Joseph Spece read English and philosophy at Boston College, and took his MFA from Columbia University. His books are BAD ZOO (FATHOM 2018) and Roads (Cherry Grove 2013); periodical credits include Poetry, DIAGRAM, Volt, AGNI, datableedzine, 3:AM, TriQuarterly, Fond, Salamander, Berfrois, and Best American Experimental Writing, with cross-genre editorial and reader credits at Narrative, Noble/Gas Quarterly, and The Paris Review. His public honors in writing include a Ruth Lilly Fellowship, artist fellowships from the MacDowell Colony, Vermont Studio Center, Massachusetts Cultural Council, and the Corrente Prize in Poetry from Columbia University. He is founding editor at FATHOMBOOKS, a micropress with special interest in women writers and queers; he splits time between Wellesley and Provincetown, MA.
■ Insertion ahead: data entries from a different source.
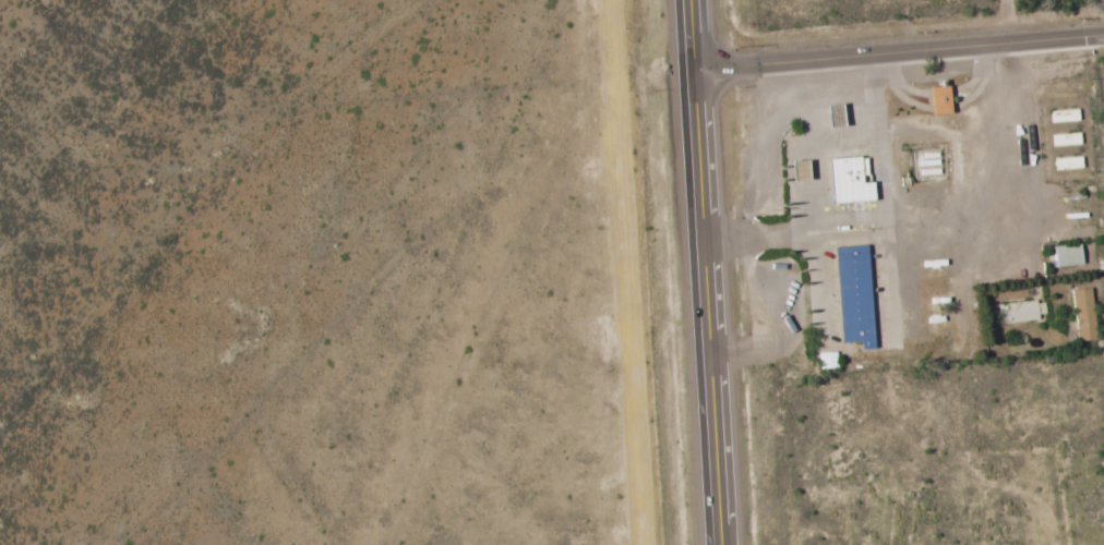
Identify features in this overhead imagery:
road: (1103, 2)
road: (1060, 37)
road: (856, 54)
building: (936, 100)
building: (1066, 163)
building: (845, 180)
building: (1064, 255)
road: (707, 272)
building: (851, 295)
building: (1019, 311)
building: (1081, 314)
building: (825, 360)

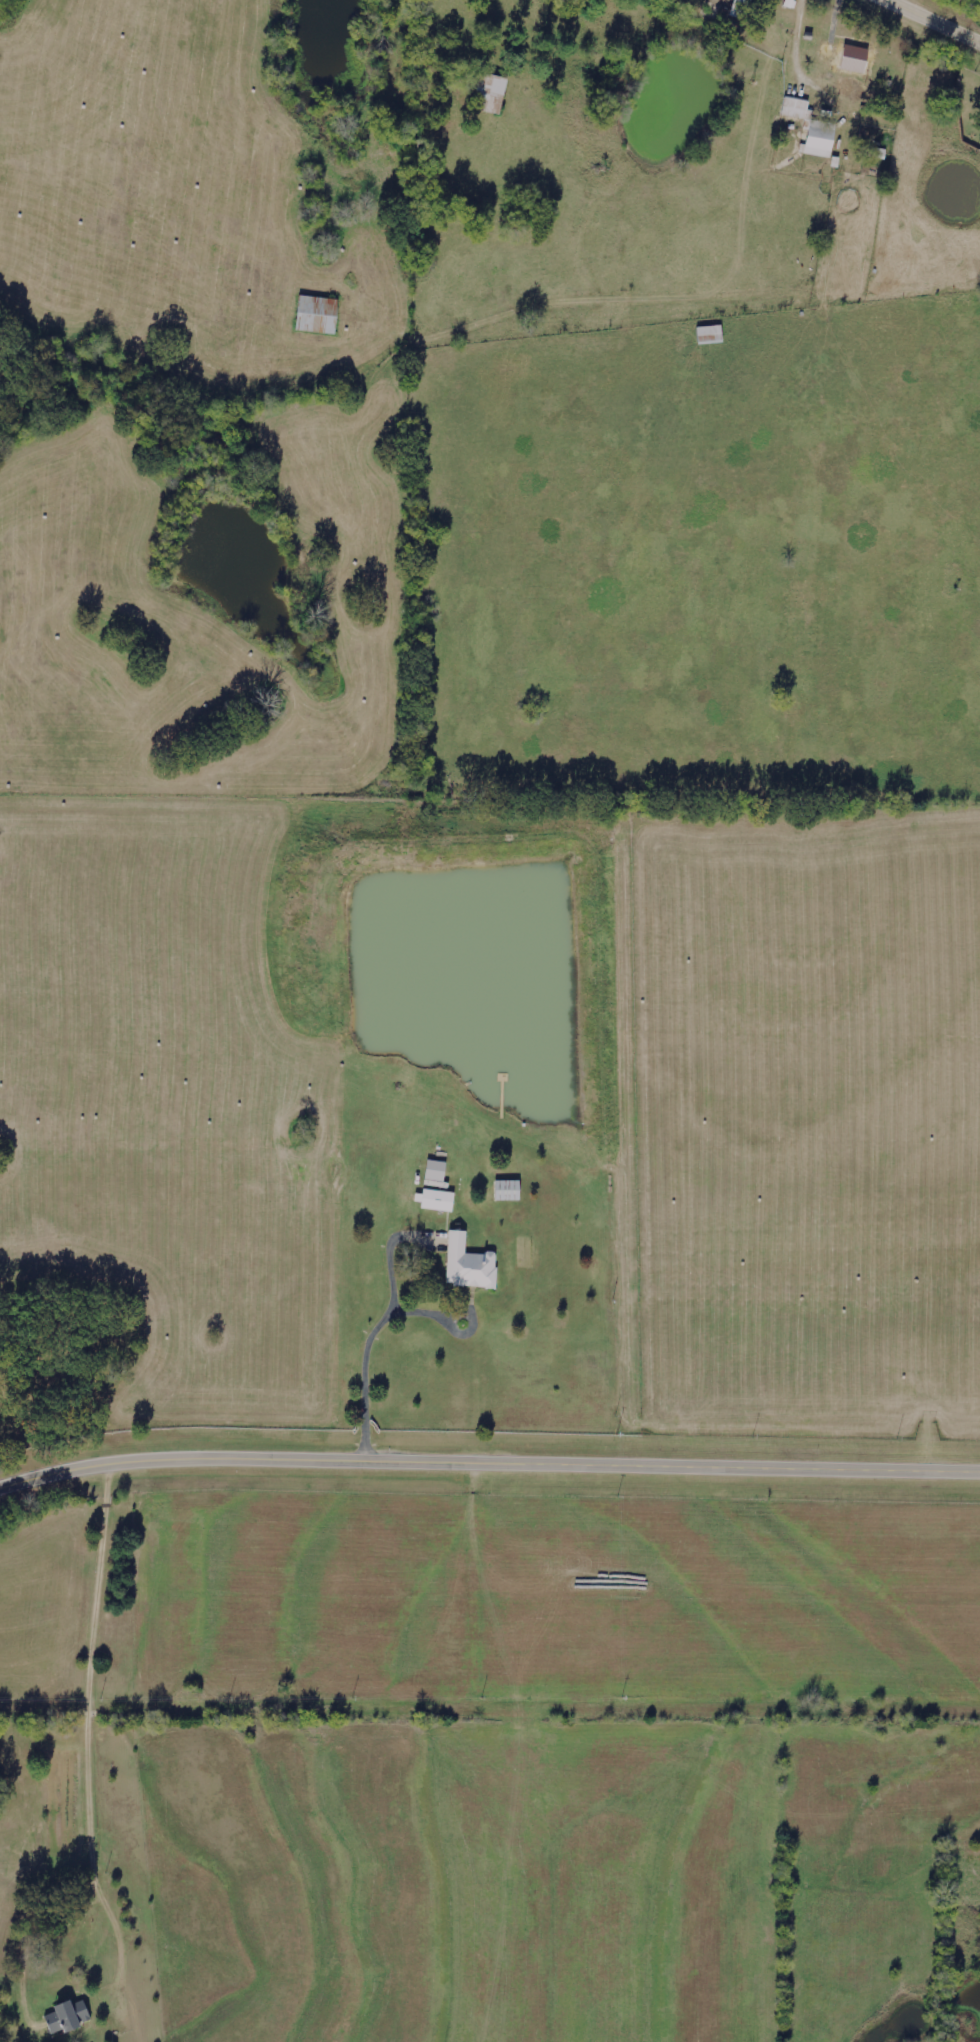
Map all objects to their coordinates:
building: (741, 7)
road: (931, 22)
building: (492, 93)
building: (797, 109)
building: (820, 139)
building: (318, 315)
building: (508, 1190)
building: (469, 1264)
road: (488, 1468)
building: (68, 2018)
Eric Westerlind is a writer, editor, and graphic designer. He's worked alongside Joseph at SHARKPACK Poetry Review, her periodical SPR Annual, and on the design front at FATHOMBOOKS. Prior to that, he co-founded and edited The Bacon Review with Jason Barry, which segued into professional editing as a service. He's operated EW & I Design since 2010; works actively with Clawfoot Press as editor, contributor, and designer; records two podcasts on writing and reading, The Nudge and Powerhouse; publishes stories and poems to friends and family and ever-so infrequently to presses; has a degree, is wickedly rent-free, loves crackers, and is nearly done with his first novel, UGO: A Pilgrimage, which has taken longer than anticipated, but no longer than many other books.